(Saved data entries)
* * * * * * * * *
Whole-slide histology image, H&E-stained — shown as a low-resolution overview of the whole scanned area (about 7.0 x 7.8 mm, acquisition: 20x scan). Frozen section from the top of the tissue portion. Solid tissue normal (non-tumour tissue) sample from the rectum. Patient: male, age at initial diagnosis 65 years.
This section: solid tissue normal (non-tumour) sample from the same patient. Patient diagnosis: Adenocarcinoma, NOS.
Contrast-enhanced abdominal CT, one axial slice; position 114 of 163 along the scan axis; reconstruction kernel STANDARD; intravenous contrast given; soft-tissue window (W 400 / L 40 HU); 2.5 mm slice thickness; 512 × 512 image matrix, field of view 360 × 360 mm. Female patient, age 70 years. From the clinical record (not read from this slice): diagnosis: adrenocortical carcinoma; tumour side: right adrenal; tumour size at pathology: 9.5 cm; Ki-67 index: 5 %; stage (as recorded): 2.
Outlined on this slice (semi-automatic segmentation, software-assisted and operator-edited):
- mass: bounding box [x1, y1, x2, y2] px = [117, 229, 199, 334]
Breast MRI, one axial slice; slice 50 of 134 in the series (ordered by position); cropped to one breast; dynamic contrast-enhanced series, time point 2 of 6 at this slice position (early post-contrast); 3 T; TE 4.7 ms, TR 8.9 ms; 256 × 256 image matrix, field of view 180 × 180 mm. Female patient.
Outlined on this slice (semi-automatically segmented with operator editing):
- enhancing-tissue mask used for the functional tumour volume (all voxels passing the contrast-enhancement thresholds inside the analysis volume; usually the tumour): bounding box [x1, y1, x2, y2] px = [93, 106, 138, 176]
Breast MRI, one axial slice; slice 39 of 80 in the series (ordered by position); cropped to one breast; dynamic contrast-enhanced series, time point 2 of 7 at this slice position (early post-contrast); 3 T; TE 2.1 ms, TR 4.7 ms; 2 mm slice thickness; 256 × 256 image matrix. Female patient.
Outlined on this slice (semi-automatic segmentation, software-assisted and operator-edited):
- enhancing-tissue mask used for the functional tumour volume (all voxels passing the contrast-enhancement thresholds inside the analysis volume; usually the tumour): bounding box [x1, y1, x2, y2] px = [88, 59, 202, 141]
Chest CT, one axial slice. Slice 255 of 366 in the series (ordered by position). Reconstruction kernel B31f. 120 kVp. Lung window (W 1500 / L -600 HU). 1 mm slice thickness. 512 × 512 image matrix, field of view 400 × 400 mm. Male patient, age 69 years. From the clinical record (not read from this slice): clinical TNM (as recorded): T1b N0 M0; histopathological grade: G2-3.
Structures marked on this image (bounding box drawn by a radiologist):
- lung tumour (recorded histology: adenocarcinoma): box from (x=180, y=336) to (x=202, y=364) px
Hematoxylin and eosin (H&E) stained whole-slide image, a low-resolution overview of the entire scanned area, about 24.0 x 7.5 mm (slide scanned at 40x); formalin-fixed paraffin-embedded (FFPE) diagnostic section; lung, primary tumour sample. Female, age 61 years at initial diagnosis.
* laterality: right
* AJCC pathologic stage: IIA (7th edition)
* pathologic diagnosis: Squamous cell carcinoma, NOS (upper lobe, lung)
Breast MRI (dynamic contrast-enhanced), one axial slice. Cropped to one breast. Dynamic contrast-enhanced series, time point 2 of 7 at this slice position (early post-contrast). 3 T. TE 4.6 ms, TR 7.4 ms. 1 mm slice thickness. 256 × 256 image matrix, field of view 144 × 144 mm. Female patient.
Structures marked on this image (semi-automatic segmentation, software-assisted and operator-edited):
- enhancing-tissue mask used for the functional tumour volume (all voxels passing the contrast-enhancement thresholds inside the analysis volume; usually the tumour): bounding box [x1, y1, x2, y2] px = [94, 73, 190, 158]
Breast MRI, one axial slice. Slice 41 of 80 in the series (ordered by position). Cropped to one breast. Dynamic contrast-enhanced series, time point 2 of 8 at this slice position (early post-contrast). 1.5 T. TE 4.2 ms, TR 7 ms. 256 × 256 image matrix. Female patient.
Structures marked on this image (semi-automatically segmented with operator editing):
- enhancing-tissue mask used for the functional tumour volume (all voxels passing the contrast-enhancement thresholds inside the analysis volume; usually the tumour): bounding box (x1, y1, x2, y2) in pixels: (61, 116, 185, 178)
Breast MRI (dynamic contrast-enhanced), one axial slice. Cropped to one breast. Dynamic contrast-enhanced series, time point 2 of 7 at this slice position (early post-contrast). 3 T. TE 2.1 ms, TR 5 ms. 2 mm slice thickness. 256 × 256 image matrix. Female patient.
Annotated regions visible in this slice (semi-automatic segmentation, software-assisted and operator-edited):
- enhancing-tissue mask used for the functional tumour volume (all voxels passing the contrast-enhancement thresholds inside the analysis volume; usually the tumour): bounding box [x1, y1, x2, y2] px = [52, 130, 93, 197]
* * * * * * * * *
* Task description
Output each line of the data exactly as it stands above.

* Answer to this task
Whole-slide histology image, H&E-stained — shown as a low-resolution overview of the whole scanned area (about 7.0 x 7.8 mm, acquisition: 20x scan). Frozen section from the top of the tissue portion. Solid tissue normal (non-tumour tissue) sample from the rectum. Patient: male, age at initial diagnosis 65 years.
This section: solid tissue normal (non-tumour) sample from the same patient. Patient diagnosis: Adenocarcinoma, NOS.
Contrast-enhanced abdominal CT, one axial slice; position 114 of 163 along the scan axis; reconstruction kernel STANDARD; intravenous contrast given; soft-tissue window (W 400 / L 40 HU); 2.5 mm slice thickness; 512 × 512 image matrix, field of view 360 × 360 mm. Female patient, age 70 years. From the clinical record (not read from this slice): diagnosis: adrenocortical carcinoma; tumour side: right adrenal; tumour size at pathology: 9.5 cm; Ki-67 index: 5 %; stage (as recorded): 2.
Outlined on this slice (semi-automatic segmentation, software-assisted and operator-edited):
- mass: bounding box [x1, y1, x2, y2] px = [117, 229, 199, 334]
Breast MRI, one axial slice; slice 50 of 134 in the series (ordered by position); cropped to one breast; dynamic contrast-enhanced series, time point 2 of 6 at this slice position (early post-contrast); 3 T; TE 4.7 ms, TR 8.9 ms; 256 × 256 image matrix, field of view 180 × 180 mm. Female patient.
Outlined on this slice (semi-automatically segmented with operator editing):
- enhancing-tissue mask used for the functional tumour volume (all voxels passing the contrast-enhancement thresholds inside the analysis volume; usually the tumour): bounding box [x1, y1, x2, y2] px = [93, 106, 138, 176]
Breast MRI, one axial slice; slice 39 of 80 in the series (ordered by position); cropped to one breast; dynamic contrast-enhanced series, time point 2 of 7 at this slice position (early post-contrast); 3 T; TE 2.1 ms, TR 4.7 ms; 2 mm slice thickness; 256 × 256 image matrix. Female patient.
Outlined on this slice (semi-automatic segmentation, software-assisted and operator-edited):
- enhancing-tissue mask used for the functional tumour volume (all voxels passing the contrast-enhancement thresholds inside the analysis volume; usually the tumour): bounding box [x1, y1, x2, y2] px = [88, 59, 202, 141]
Chest CT, one axial slice. Slice 255 of 366 in the series (ordered by position). Reconstruction kernel B31f. 120 kVp. Lung window (W 1500 / L -600 HU). 1 mm slice thickness. 512 × 512 image matrix, field of view 400 × 400 mm. Male patient, age 69 years. From the clinical record (not read from this slice): clinical TNM (as recorded): T1b N0 M0; histopathological grade: G2-3.
Structures marked on this image (bounding box drawn by a radiologist):
- lung tumour (recorded histology: adenocarcinoma): box from (x=180, y=336) to (x=202, y=364) px
Hematoxylin and eosin (H&E) stained whole-slide image, a low-resolution overview of the entire scanned area, about 24.0 x 7.5 mm (slide scanned at 40x); formalin-fixed paraffin-embedded (FFPE) diagnostic section; lung, primary tumour sample. Female, age 61 years at initial diagnosis.
* laterality: right
* AJCC pathologic stage: IIA (7th edition)
* pathologic diagnosis: Squamous cell carcinoma, NOS (upper lobe, lung)
Breast MRI (dynamic contrast-enhanced), one axial slice. Cropped to one breast. Dynamic contrast-enhanced series, time point 2 of 7 at this slice position (early post-contrast). 3 T. TE 4.6 ms, TR 7.4 ms. 1 mm slice thickness. 256 × 256 image matrix, field of view 144 × 144 mm. Female patient.
Structures marked on this image (semi-automatic segmentation, software-assisted and operator-edited):
- enhancing-tissue mask used for the functional tumour volume (all voxels passing the contrast-enhancement thresholds inside the analysis volume; usually the tumour): bounding box [x1, y1, x2, y2] px = [94, 73, 190, 158]
Breast MRI, one axial slice. Slice 41 of 80 in the series (ordered by position). Cropped to one breast. Dynamic contrast-enhanced series, time point 2 of 8 at this slice position (early post-contrast). 1.5 T. TE 4.2 ms, TR 7 ms. 256 × 256 image matrix. Female patient.
Structures marked on this image (semi-automatically segmented with operator editing):
- enhancing-tissue mask used for the functional tumour volume (all voxels passing the contrast-enhancement thresholds inside the analysis volume; usually the tumour): bounding box (x1, y1, x2, y2) in pixels: (61, 116, 185, 178)
Breast MRI (dynamic contrast-enhanced), one axial slice. Cropped to one breast. Dynamic contrast-enhanced series, time point 2 of 7 at this slice position (early post-contrast). 3 T. TE 2.1 ms, TR 5 ms. 2 mm slice thickness. 256 × 256 image matrix. Female patient.
Annotated regions visible in this slice (semi-automatic segmentation, software-assisted and operator-edited):
- enhancing-tissue mask used for the functional tumour volume (all voxels passing the contrast-enhancement thresholds inside the analysis volume; usually the tumour): bounding box [x1, y1, x2, y2] px = [52, 130, 93, 197]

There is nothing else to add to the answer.